- [SOURCE DOCUMENT]:
================================

Certain of the Company’s U.S. subsidiaries have guaranteed the Company’s obligations under the New Credit Facility and such obligations are secured by (a) substantially all of the personal property of the Company and the U.S. subsidiary guarantors and (b) a pledge of 100% of the stock of most of the Company’s U.S. subsidiaries and 65% of most of the stock of the Company’s first tier foreign subsidiaries.

Interest Rate – Term Loan:  The interest rates applicable to the term loans will be, at the Company’s option, equal to either a base rate or a London Interbank Offered Rate (“LIBOR”) rate plus, in both cases, an applicable margin. 

·

The base rate will be the highest of (i) the federal funds rate plus 0.50%, (ii) PNC’s prime rate or (iii) the daily LIBOR rate plus 1.00%. 

·

The applicable margin for base rate loans is 2.25%.

·

The LIBOR rate will be set as quoted by Bloomberg and shall not be less than 0.75%.

·

The applicable margin for LIBOR rate loans is 3.25%.

·

For LIBOR rate loans, the Company may choose to set the duration on individual borrowings for periods of one, two, three or six months, with the interest rate based on the applicable LIBOR rate for the corresponding duration. 

At June 30, 2015, the Company had borrowed $297.8 million under the term loan facility at an annual rate of 4.0%.  There were no additional borrowings available under the term loan facility.

================================

- [DATA]:
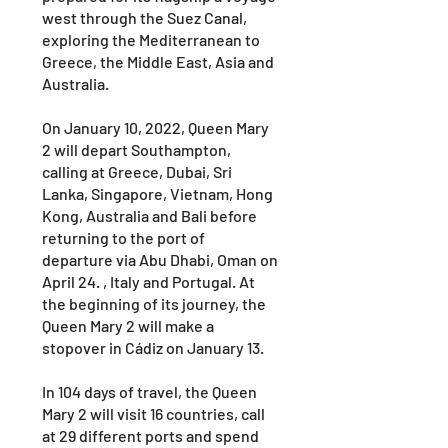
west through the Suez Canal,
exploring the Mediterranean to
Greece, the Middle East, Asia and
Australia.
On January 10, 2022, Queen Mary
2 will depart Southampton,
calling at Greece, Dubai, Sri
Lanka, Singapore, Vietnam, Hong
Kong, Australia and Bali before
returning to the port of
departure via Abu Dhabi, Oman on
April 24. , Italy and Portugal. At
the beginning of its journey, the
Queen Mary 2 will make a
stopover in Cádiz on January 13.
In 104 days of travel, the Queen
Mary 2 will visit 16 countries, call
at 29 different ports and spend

================================

- [WHAT YOU HAVE TO DO]:
Could you return the credit facility passage word for word, starting with "The applicable margin for base" and going on through "loans is 3.25%."?

- [ANSWER SPACE]:
The applicable margin for base rate loans is 2.25%.

·

The LIBOR rate will be set as quoted by Bloomberg and shall not be less than 0.75%.

·

The applicable margin for LIBOR rate loans is 3.25%.